• [WORK TASK] Transcribe the part of the data that opens at its start and closes with the line containing "PAYMENT METHODS", including that line. Leave the pictures out of your answer.
►
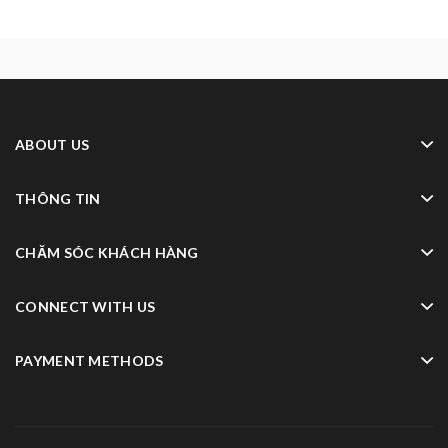
ABOUT US
THÔNG TIN
CHĂM SÓC KHÁCH HÀNG
CONNECT WITH US
PAYMENT METHODS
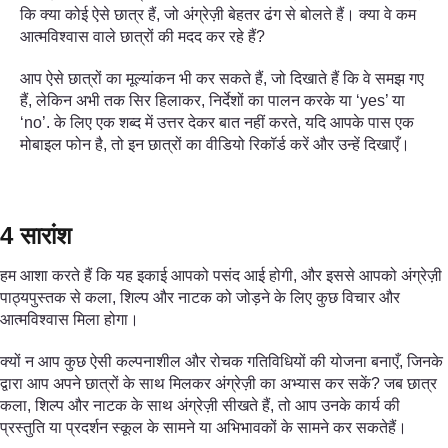
कि क्या कोई ऐसे छात्र हैं, जो अंग्रेज़ी बेहतर ढंग से बोलते हैं। क्या वे कम
आत्मविश्वास वाले छात्रों की मदद कर रहे हैं?
आप ऐसे छात्रों का मूल्यांकन भी कर सकते हैं, जो दिखाते हैं कि वे समझ गए
हैं, लेकिन अभी तक सिर हिलाकर, निर्देशों का पालन करके या ‘yes’ या
‘no’. के लिए एक शब्द में उत्तर देकर बात नहीं करते, यदि आपके पास एक
मोबाइल फोन है, तो इन छात्रों का वीडियो रिकॉर्ड करें और उन्हें दिखाएँ।
4 सारांश
हम आशा करते हैं कि यह इकाई आपको पसंद आई होगी, और इससे आपको अंग्रेज़ी
पाठ्यपुस्तक से कला, शिल्प और नाटक को जोड़ने के लिए कुछ विचार और
आत्मविश्वास मिला होगा।
क्यों न आप कुछ ऐसी कल्पनाशील और रोचक गतिविधियों की योजना बनाएँ, जिनके
द्वारा आप अपने छात्रों के साथ मिलकर अंग्रेज़ी का अभ्यास कर सकें? जब छात्र
कला, शिल्प और नाटक के साथ अंग्रेज़ी सीखते हैं, तो आप उनके कार्य की
प्रस्तुति या प्रदर्शन स्कूल के सामने या अभिभावकों के सामने कर सकतेहैं।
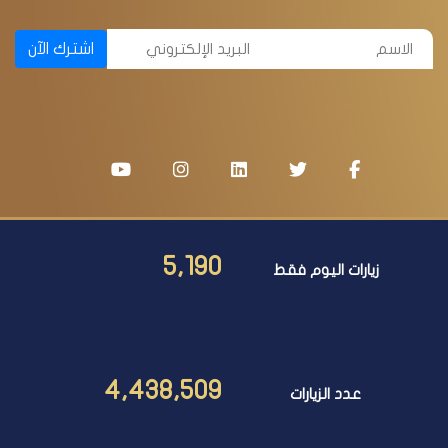
اشترك الآن
5,190
زيارات اليوم فقط
4,438,509
عدد الزيارات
◄
• [ANSWER AREA]
ABOUT US
THÔNG TIN
CHĂM SÓC KHÁCH HÀNG
CONNECT WITH US
PAYMENT METHODS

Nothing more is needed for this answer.